= De facto corporation and corporation by estoppel =

 De facto corporation and corporation by estoppel are both terms that are used by courts in most common law jurisdictions to describe circumstances in which a business organization that has failed to become a de jure corporation (a corporation by law) will nonetheless be treated as a corporation, thereby shielding shareholders from liability.

==De facto corporation==
In order for a de facto corporation to be created, the following elements must exist:

1. There must be an incorporation statute that lays out the various requirements under which legal incorporation can be accomplished;
2. There must have been a good faith attempt to comply with the statute by the intended incorporators (for example, if the articles of incorporation were mailed to the appropriate office, but addressed to the wrong person, lost in the mail, or not filed by the corporation by the time the corporation began acting in an official capacity);
3. There must have been an act made on the corporation's behalf by its purported officers or agents.

If all of these requirements are met, then the business will be treated as a corporation for all purposes, except with respect to acts by the state itself. However, most states will not apply this doctrine to protect a person who was aware that the incorporation effort was defective at the time that they purported to act on behalf of the corporation.

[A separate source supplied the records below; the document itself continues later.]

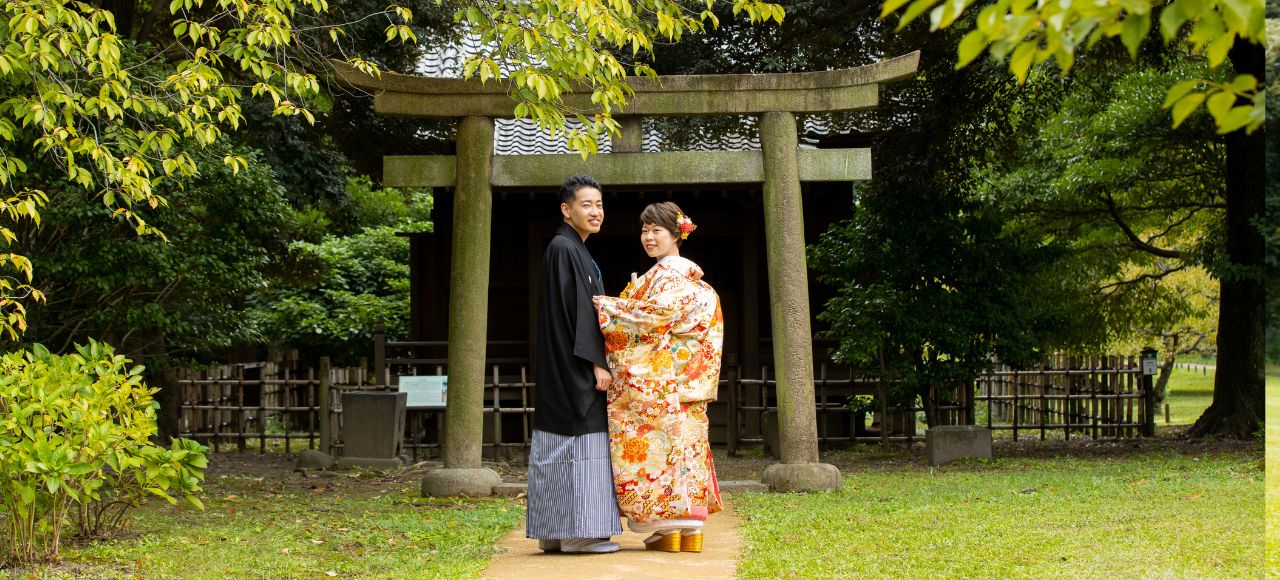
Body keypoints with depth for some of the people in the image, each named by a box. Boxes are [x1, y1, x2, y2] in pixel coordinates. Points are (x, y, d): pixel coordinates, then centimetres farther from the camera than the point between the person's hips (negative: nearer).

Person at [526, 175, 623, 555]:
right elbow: (578, 310, -19)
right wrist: (596, 363, -21)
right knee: (580, 444, -8)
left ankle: (555, 531, 12)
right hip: (573, 365, -10)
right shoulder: (564, 249, -13)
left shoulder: (576, 251, 18)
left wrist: (598, 361, 19)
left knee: (561, 449, 9)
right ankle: (577, 532, -6)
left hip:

==Corporation by estoppel==
Corporation by estoppel, on the other hand, applies when someone operates a business as if it were a limited liability entity or corporation, irrespective of whether there was a good faith effort by the business to incorporate. The person doing business with such an entity, as if it were a limited liability entity or corporation, may later be estopped from arguing that it is not in fact a limited liability entity, in an attempt to reach the assets of the incorporators. For the same reason, defendants who had acted as a corporation will be estopped from denying liability as a corporation when sued by a plaintiff who had relied on the defendant's corporate form when dealing with the defendant.